1633 ENGLISH POETRY 1579-1830: SPENSER AND THE TRADITION

Rev. John Donne

Endymion Porter, "Epitaph upon Dr. Donne" Donne, Poems (1633) 404-05.



This decent Urne a sad inscription weares,
Of Donnes departure from us, to the spheares;
And the dumbe stone with silence seemes to tell
The changes of this life, wherein is well
Exprest, A cause to make all joy to cease,
And never let our sorrowes more take ease;
For now it is impossible to finde
One fraught with vertues, to inrich a minde;
But why should death, with a promiscuous hand
At one rude stroke impoverish a land?
Thou strict Attorney, unto stricter Fate,
Didst thou confiscate his life out of hate
To his rare Parts?
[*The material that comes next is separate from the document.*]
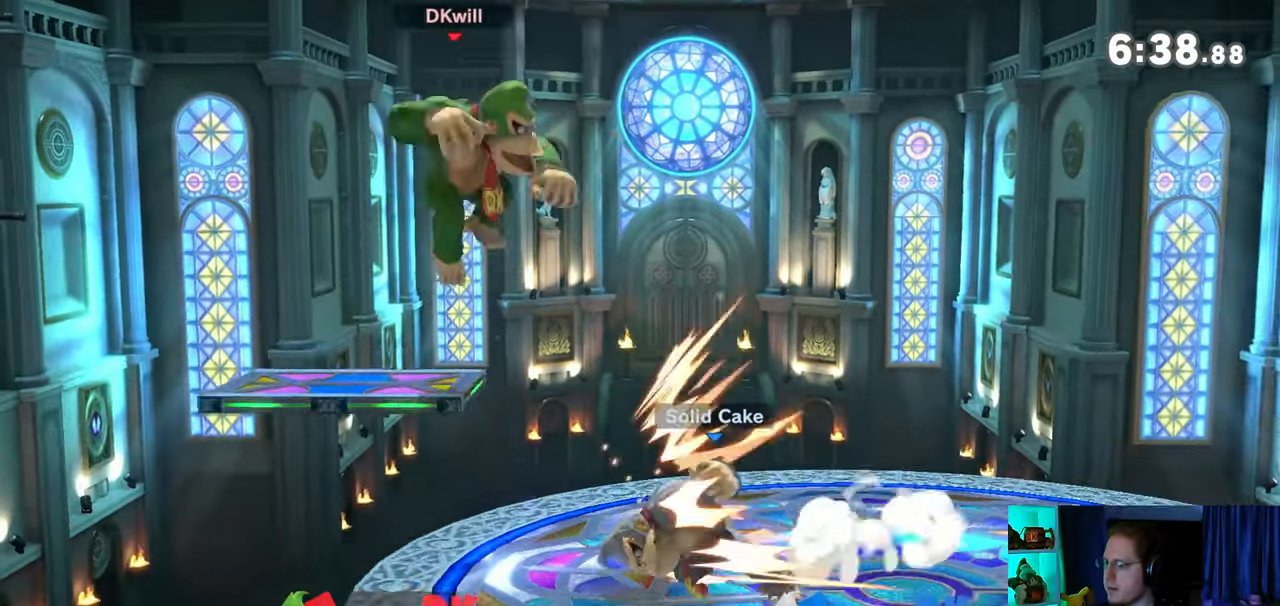
{"buttons": [], "left_stick": "right", "right_stick": "center", "events": [[250, "left_stick", "center"], [383, "left_stick", "down-left"], [417, "B", "down"], [450, "B", "up"], [467, "left_stick", "right"]]}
Or didst thou throw thy dart,
With envious hand, at some Plebeyan heart;
And he with pious vertue stept betweene
To save that stroke, and so was kill'd betweene
By thee? O 'twas his goodnesse so to doe,
Which humane kindnesse never reacht unto.
Thus the hard lawes of death were satisfi'd,
And he left us like Orphan friends, and di'de.
Now from the Pulpit to the peoples eares,
Whose speech shall send repentant sighes, and teares?
Or tell mee, if a purer Virgin die,
Who shall hereafter write her Elegie?
Poets be silent, let your numbers sleepe,
For he is gone that did all phansie keepe,
Time hath no Soule, but his exalted verse
Which with amazements, we may now reherse.